Published online by Cambridge University Press:  01 May 2009

N. McDougall
Department of Geological Sciences, University of Liverpool, Liverpool L69 3BX, U.K.
P. J. Brenchley
Department of Geological Sciences, University of Liverpool, Liverpool L69 3BX, U.K.
J. A. Rebelo
Serviços Geológicos de Portugal, Rua da Academia das Ciências, 19, 1200 Lisbon, Portugal
M. Romano
Department of Geology, University of Sheffield, Beaumont Building, Brookhill, Sheffield S3 7HF, U.K.
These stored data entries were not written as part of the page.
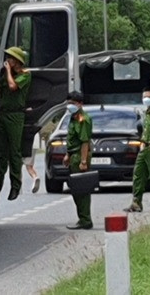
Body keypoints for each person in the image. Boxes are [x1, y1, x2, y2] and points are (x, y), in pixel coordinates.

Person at [0, 46, 32, 200]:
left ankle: (15, 186)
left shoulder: (25, 75)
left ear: (17, 61)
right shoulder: (6, 75)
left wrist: (8, 72)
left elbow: (12, 86)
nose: (7, 61)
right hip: (3, 114)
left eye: (10, 58)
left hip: (16, 116)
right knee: (1, 149)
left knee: (14, 151)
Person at [64, 91, 93, 229]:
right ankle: (82, 218)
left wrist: (83, 161)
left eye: (73, 103)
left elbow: (84, 142)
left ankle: (85, 220)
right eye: (68, 103)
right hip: (74, 155)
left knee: (81, 190)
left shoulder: (83, 119)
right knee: (76, 189)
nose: (70, 106)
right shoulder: (73, 118)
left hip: (80, 156)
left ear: (80, 104)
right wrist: (68, 155)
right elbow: (72, 139)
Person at [124, 87, 150, 213]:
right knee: (138, 175)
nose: (146, 99)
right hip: (145, 147)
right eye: (144, 97)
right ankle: (136, 202)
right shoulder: (145, 113)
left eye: (148, 97)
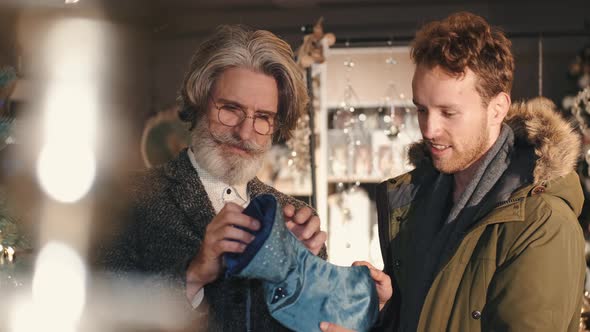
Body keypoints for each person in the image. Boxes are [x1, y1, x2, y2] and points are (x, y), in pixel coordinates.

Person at [321, 11, 585, 332]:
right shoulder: (417, 202)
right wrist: (388, 311)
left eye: (449, 112)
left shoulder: (542, 223)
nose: (429, 129)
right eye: (421, 109)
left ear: (497, 109)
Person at [103, 25, 327, 331]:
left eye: (263, 118)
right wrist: (194, 274)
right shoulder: (129, 200)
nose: (245, 133)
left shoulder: (297, 220)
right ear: (199, 101)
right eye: (230, 109)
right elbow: (105, 317)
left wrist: (303, 273)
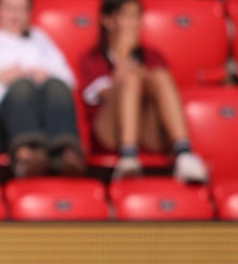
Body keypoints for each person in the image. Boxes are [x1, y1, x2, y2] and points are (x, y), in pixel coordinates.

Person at [79, 0, 207, 181]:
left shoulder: (152, 56)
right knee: (131, 80)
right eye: (127, 16)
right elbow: (103, 94)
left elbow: (162, 92)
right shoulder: (92, 59)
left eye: (137, 16)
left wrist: (142, 76)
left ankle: (184, 153)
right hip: (110, 133)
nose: (134, 23)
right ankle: (128, 156)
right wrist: (124, 56)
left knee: (160, 76)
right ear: (108, 20)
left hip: (148, 130)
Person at [0, 0, 85, 178]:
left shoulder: (40, 38)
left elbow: (69, 80)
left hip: (43, 119)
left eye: (20, 10)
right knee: (22, 87)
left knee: (56, 85)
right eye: (9, 9)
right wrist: (0, 76)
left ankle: (65, 155)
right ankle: (25, 156)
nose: (15, 15)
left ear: (29, 13)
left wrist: (47, 74)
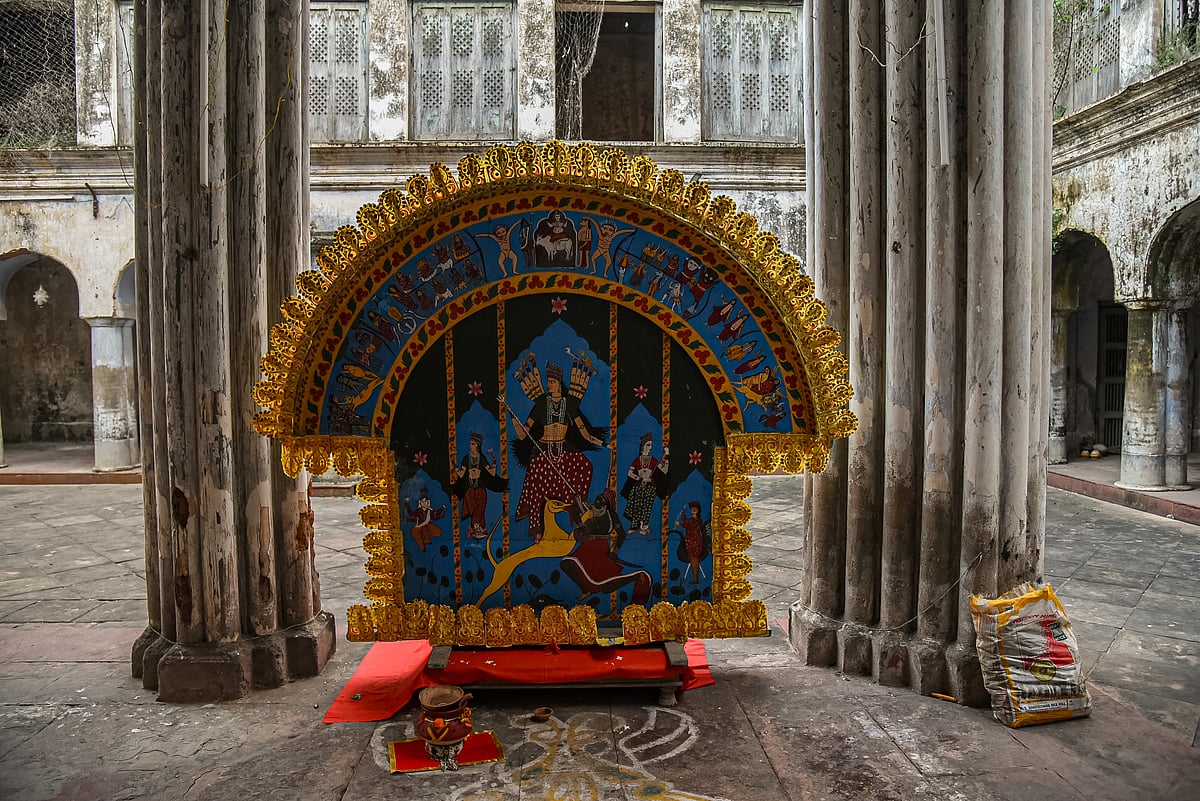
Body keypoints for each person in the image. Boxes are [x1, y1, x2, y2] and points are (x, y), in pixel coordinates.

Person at [511, 361, 606, 542]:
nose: (549, 385)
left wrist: (604, 444)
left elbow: (584, 433)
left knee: (586, 466)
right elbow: (523, 434)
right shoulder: (540, 405)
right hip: (543, 449)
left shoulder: (568, 404)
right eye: (548, 382)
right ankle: (537, 529)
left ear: (559, 382)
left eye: (552, 382)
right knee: (537, 486)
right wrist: (514, 419)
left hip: (563, 449)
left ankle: (578, 507)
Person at [560, 489, 652, 604]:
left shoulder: (611, 515)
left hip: (600, 547)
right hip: (586, 547)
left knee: (604, 585)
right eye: (600, 496)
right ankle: (585, 590)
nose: (600, 499)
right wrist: (579, 508)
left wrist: (614, 552)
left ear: (607, 504)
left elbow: (622, 534)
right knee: (566, 563)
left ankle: (637, 576)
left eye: (604, 499)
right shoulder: (588, 509)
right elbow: (576, 515)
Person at [450, 432, 506, 539]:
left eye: (472, 444)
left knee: (481, 507)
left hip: (481, 489)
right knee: (474, 508)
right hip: (470, 489)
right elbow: (461, 474)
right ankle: (476, 529)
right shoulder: (467, 458)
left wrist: (493, 459)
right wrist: (453, 462)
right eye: (470, 444)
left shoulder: (482, 459)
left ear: (477, 445)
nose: (470, 446)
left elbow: (492, 473)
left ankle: (478, 529)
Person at [620, 432, 670, 535]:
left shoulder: (653, 460)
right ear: (643, 446)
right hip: (639, 486)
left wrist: (667, 456)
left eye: (651, 445)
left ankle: (644, 527)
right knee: (637, 506)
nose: (650, 447)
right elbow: (630, 473)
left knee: (647, 506)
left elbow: (664, 471)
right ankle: (634, 526)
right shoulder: (638, 460)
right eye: (648, 445)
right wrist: (638, 478)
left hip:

The Armorican Quartzite (Lower Ordovician) is a very extensive sandstone body found throughout a large part of Iberia and Brittany; similar quartzites are present in north Africa and elsewhere. In Iberia it generally lies unconformably on a thick, folded, late Precambrian to Cambrian turbidite sequence (the Complexo Xisto-Grauváquico (CXG)), but there are some places where the quartzite has a conformable relationship with the underlying CXG. Where conformable the whole succession shows varied facies sequences including: (i) a regressive mud–sand sequence as a precursor to the main quartzite development, (ii) submarine fan sediments of the CXG passing up into slope and then shallow marine facies, or (iii) fluvially influenced breccio-conglomerates of a marginal fan delta passing up into shallow marine sediments.

The inferred development of alluvial fans associated with fan deltas prograding into shallow marine environments implies steep slopes and the likelihood that faulting controlled some of the uplift. The mozaic pattern of differential uplift and subsidence throughout the region suggests that the CXG was affected by local block movements rather than by regional folding.

The presence of upstanding blocks during the initial sedimentation of the Armorican Quartzite suggests that the quartz sand might have been derived from multiple sources dispersed throughout the area rather than from sources along a single shoreline at the margin of the depositional area.